Just like the problem of diabetes epidemiology needs to be understood beyond simple numerical measures, solutions to diabetes care at a population level too will need to transcend the traditional linear narrative, which focuses on the individual reaching targets such as the A1c. Currently, the focus of treatment, and indeed the burden of treatment seem to fall on the shoulders of the individual.[8] The onus of following diet, doing exercise, monitoring glucose and taking medications – all these activities are the individual’s responsibility. As a result, the responsibility of reaching targets such as A1c, blood pressure and optimal weight not only fall on the individual, but these targets are also (usually) the end points of large clinical trials. In order to reach these targets, study budgets have provided substantial resources. An example is the Diabetes Prevention Program, where intensive lifestyle measures were instituted via frequent coaching, supervised physical activity, adherence toolkits and motivational sessions.[9] These interventions did prevent diabetes, but their sheer scale and cost, among other factors, made it impractical to implement them at a global level.

The answer, therefore, may not lie in trying to implement individual-goal-based clinical trials at the population level. It may be equally important to recognize and approach the tapestry of factors related to diabetes occurrence at a broader level. Important among these factors that influence disease are the “Social Determinants of Health.” In the case of diabetes, at a population level, these determinants are as important as numerical outcomes such as A1c. What are the so-called social determinants of health, as applied to diabetes care? Well, they are simple, yet powerful tools for health, especially when applied to socioeconomically disadvantaged populations. Take for instance the easy availability of junk food, lack of availability of healthy food in local stores, psychological stress and the absence of avenues to exercise.[8] Are these not health issues that need to be addressed? There are more examples, such as the availability of social/family support, bringing down diabetes-related health care costs, improving access to onsite diabetes services and/or access to transportation to reach diabetes specialty centers. In the tapestry of population-level diabetes care strategies, these social determinants of health are equally powerful tools, if not more powerful than individualistic health goals.
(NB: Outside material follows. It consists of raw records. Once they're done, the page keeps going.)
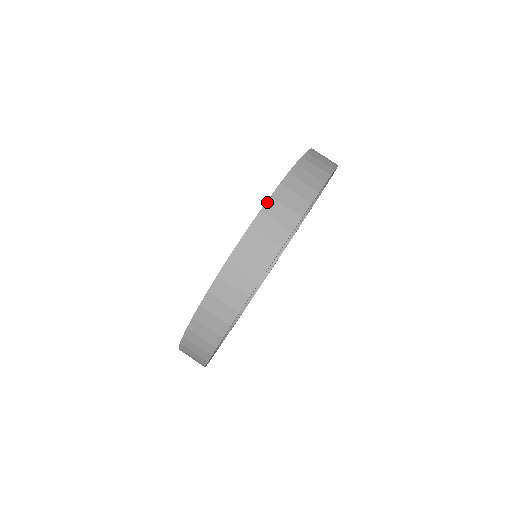
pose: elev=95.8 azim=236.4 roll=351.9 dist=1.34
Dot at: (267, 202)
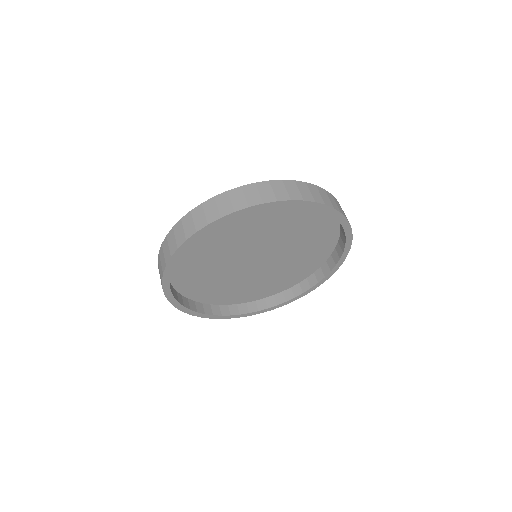
Dot at: (236, 188)
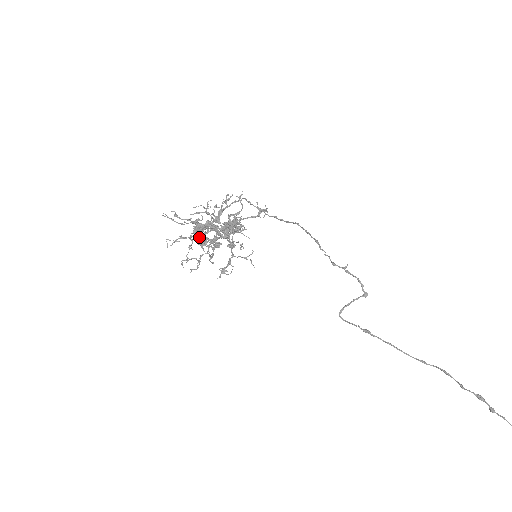
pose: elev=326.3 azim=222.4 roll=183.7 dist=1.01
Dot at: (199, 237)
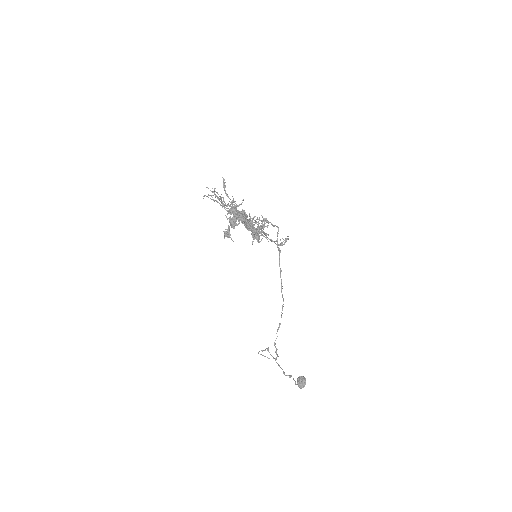
Dot at: (228, 227)
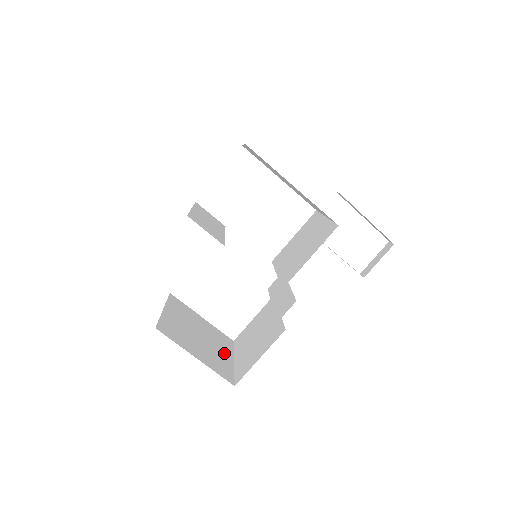
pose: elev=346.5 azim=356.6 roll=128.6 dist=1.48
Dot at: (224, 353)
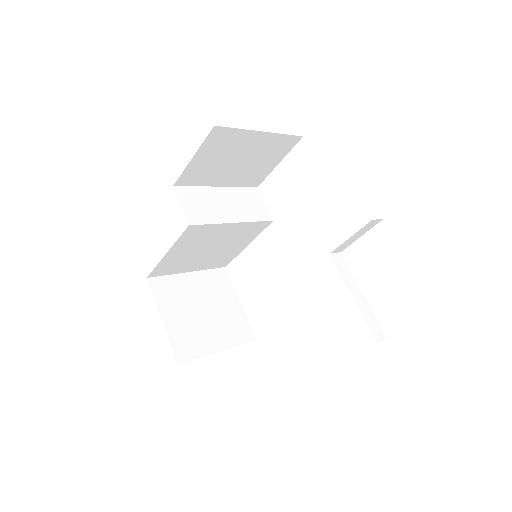
Dot at: (216, 339)
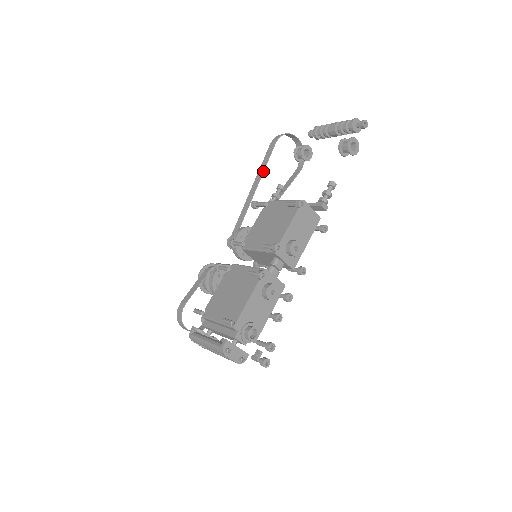
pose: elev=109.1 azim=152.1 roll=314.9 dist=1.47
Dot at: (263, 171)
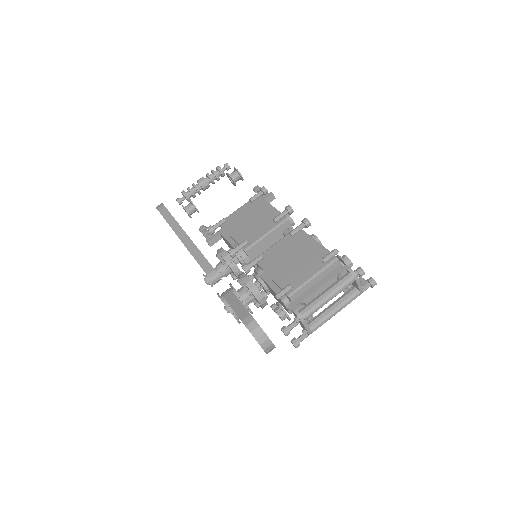
Dot at: (178, 223)
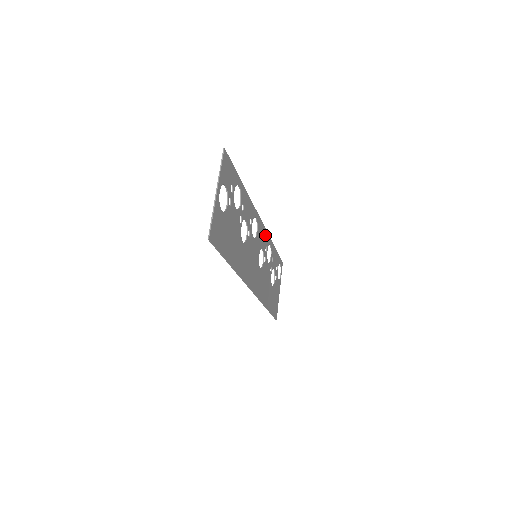
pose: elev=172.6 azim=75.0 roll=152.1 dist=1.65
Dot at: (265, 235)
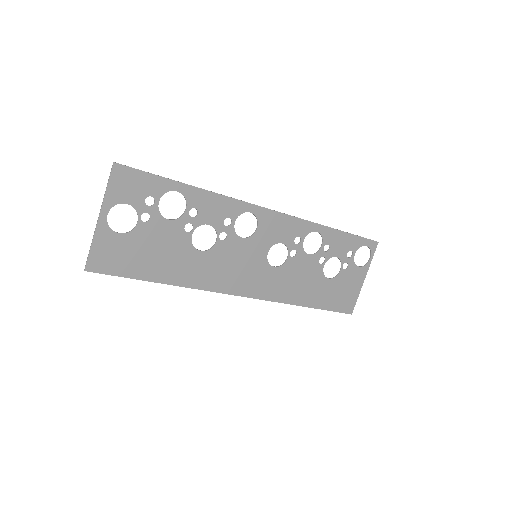
Dot at: (293, 224)
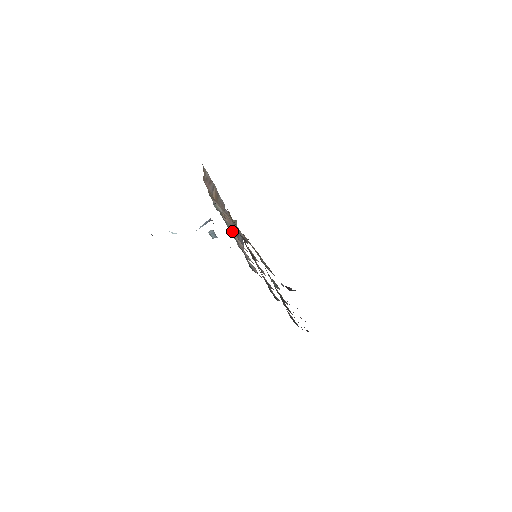
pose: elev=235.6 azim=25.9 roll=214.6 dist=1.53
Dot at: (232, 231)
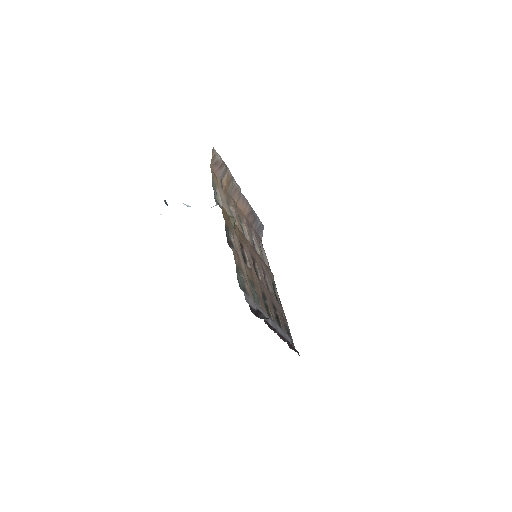
Dot at: (247, 217)
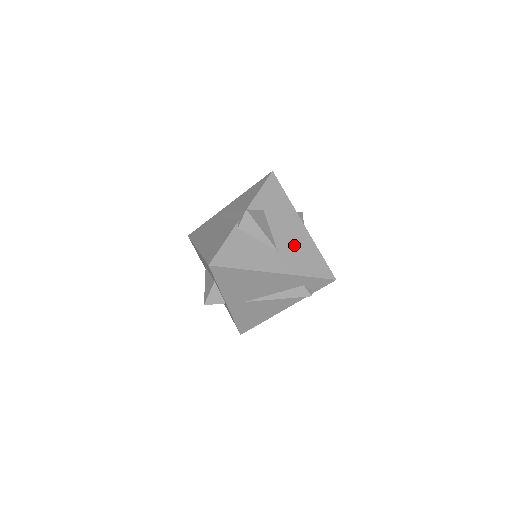
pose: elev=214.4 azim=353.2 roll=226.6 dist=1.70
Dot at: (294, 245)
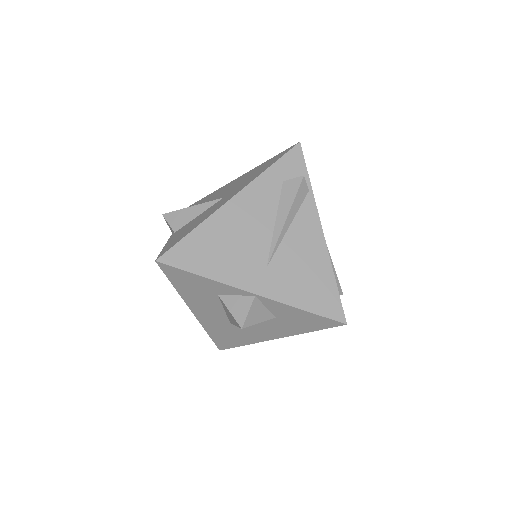
Dot at: (238, 184)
It is important to recognize that this is not an “either-or” situation. The overarching number denoting national prevalence is very important, but so is the epidemiology of diabetes in specific populations. Similarly, there is really no need to choose social determinants over individual health goals, or vice versa. What is needed is a dual combination of both individual and community-level approaches. This dualistic approach could serve us well in developing policies for changing the health of people with diabetes. For example, development of a community-level diabetes prevention program led by community health workers could simultaneously exist with training of health care providers to give specialized diabetes care to individual people. Environmental support interventions to improve lifestyle, such as availability of healthy food and avenues to be physically active, could co-exist with individual and family support programs tailored to the setting in which they operate. Improving strategies at both individual and population levels is especially important for vulnerable populations.[10]
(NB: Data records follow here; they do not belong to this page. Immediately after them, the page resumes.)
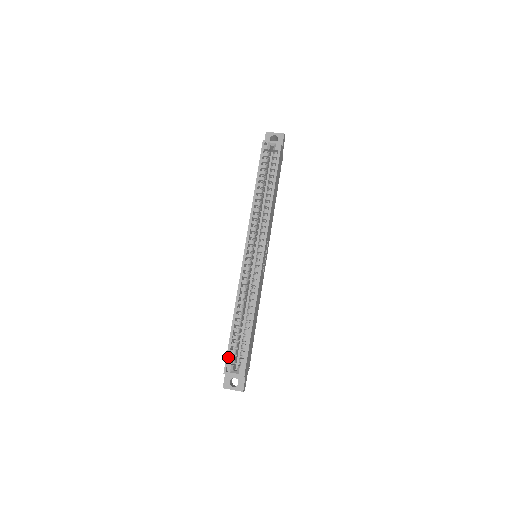
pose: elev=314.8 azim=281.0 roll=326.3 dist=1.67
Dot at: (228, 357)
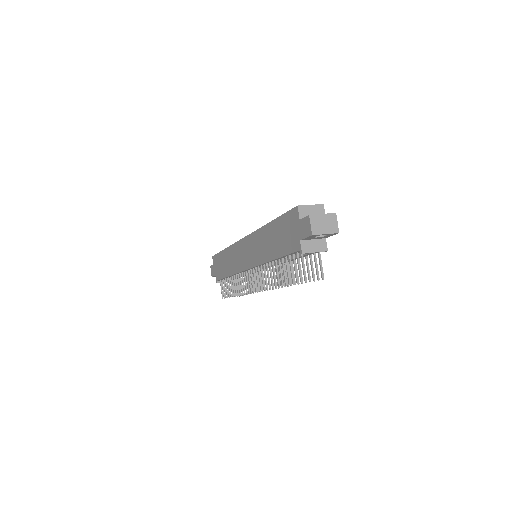
Dot at: (290, 211)
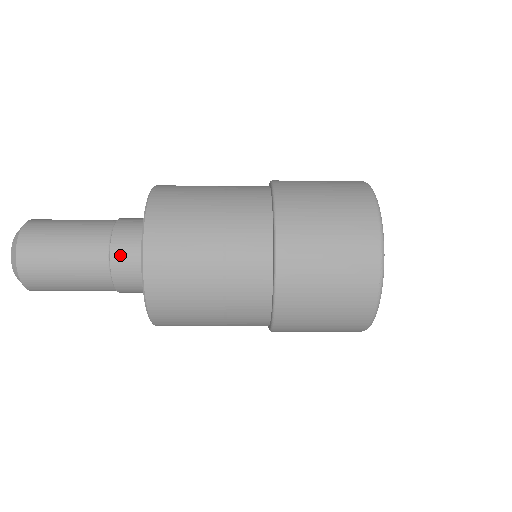
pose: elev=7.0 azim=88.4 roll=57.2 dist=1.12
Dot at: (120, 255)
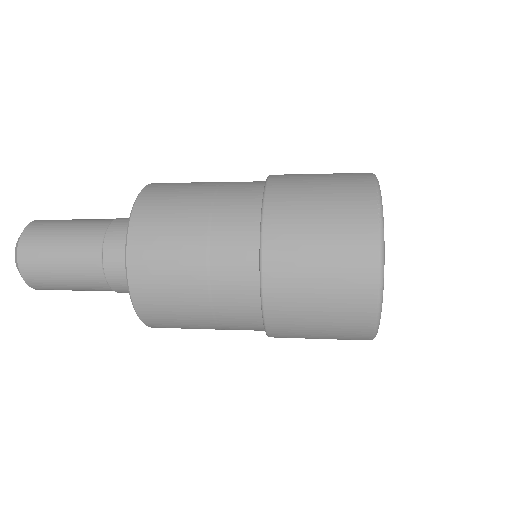
Dot at: (119, 224)
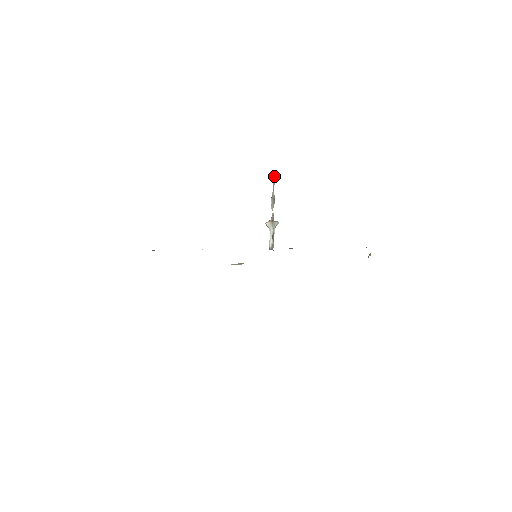
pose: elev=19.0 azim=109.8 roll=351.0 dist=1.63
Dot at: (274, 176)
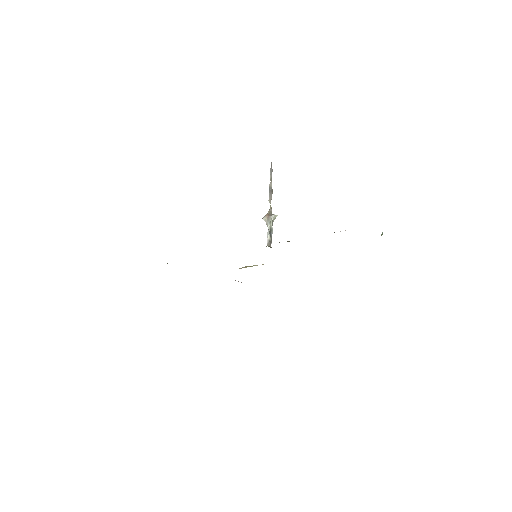
Dot at: (271, 165)
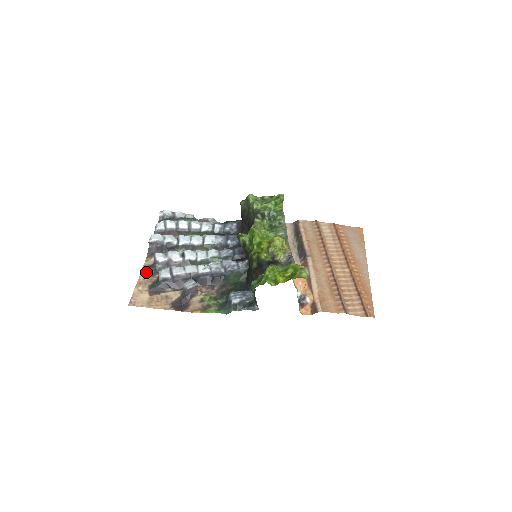
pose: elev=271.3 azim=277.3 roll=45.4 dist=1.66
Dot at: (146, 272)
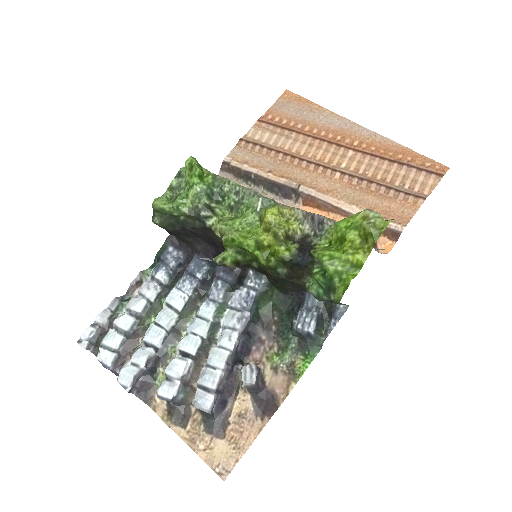
Dot at: (176, 422)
Traditionally, these strategies have been in the hands of policymakers and public health professionals. However, endocrinologists providing high quality diabetes care should begin to play a role here, by inculcating this dualistic approach into their practice. In addition to treating individuals visiting our endocrinology clinics, as leaders of specialty diabetes care, endocrinologists have a broader responsibility to engage with the community outside our clinic. By doing so, we as endocrinologists can spread awareness about healthy lifestyle choices and help policymakers and other stakeholders in the fight against chronic diseases. This will ultimately enable endocrinologists to continue to claim our rightful place as leaders in the fight against diabetes and obesity in the country.